Know more about DNS records

How to use the CNAME record?

The CNAME is a great DNS record that will save you plenty of time and effort when you are managing different DNS zones. Use it for your subdomains, and organize the rest of the DNS records from the canonical domain name. How can you do it? Don’t worry. We will explain to you how the CNAME record works.

What is the CNAME record used for?

The CNAME shows that one hostname, like www or another subdomain, is just an alias for the main domain, the canonical domain. This is why it is called CNAME. C stands for canonical.

The CNAME is used exclusively for subdomains. If there are already other DNS records in the zone, you won’t be able to create the Canonical Name record.
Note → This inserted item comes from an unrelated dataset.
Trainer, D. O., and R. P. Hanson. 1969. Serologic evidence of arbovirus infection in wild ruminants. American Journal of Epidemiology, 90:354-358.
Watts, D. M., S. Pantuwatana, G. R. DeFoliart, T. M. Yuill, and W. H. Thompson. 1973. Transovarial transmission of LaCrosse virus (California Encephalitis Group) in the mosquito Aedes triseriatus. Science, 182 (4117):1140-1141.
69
How to check CNAME record?

The CNAME is used for pointing multiple hostnames to a single place, the canonical domain. The reason behind it is that if you have the A record of the root domain, meaning the IP address, you will not need to change the A records of each hostname. This is because they are already pointing with CNAME to the right domain name, and the request for the hostnames will return the A record of the root domain.

You can use the CNAME to separate a specific hostname. Usually, people use it to specify a mail subdomain or an FTP subdomain and point to the root domain.

What is the CNAME not used for?

The CNAME is not used to point to another CNAME. Yes, it is possible, but it is not efficient, and it will only take DNS resources. It is a bad DNS practice that you should not use.

CNAME can’t point to an IP address. For that purpose, you will need an A record.

A CNAME record can’t be used for the root domain. For that purpose, you can use a similar DNS record called ALIAS.

How to use the CNAME record?

Whether you are using your own server or a cloud DNS provider, you will have to follow the same process. There will be minor differences, but the essence of the process is the same.

1. Create a new Primary Forward DNS zone for the subdomain you want. A CNAME record can be created only in a Forward zone.

2. Now that you have the environment for the CNAME record, you can create the record itself. When you create a CNAME record, you will need to enter TYPE: CNAME, HOST: the name of the subdomain, POINTS TO: the canonical name, and TTL: the period this record will be valid.

3. Ready!

Now every request for the subdomain will be redirected to the canonical name that you set up.


So, now you know. The real function of the CNAME is to save you time when you are managing multiple subdomains. You need to create CNAME records once, and then, even if the IP address of the root domain to which they are pointing changes, the subdomains will continue to function correctly.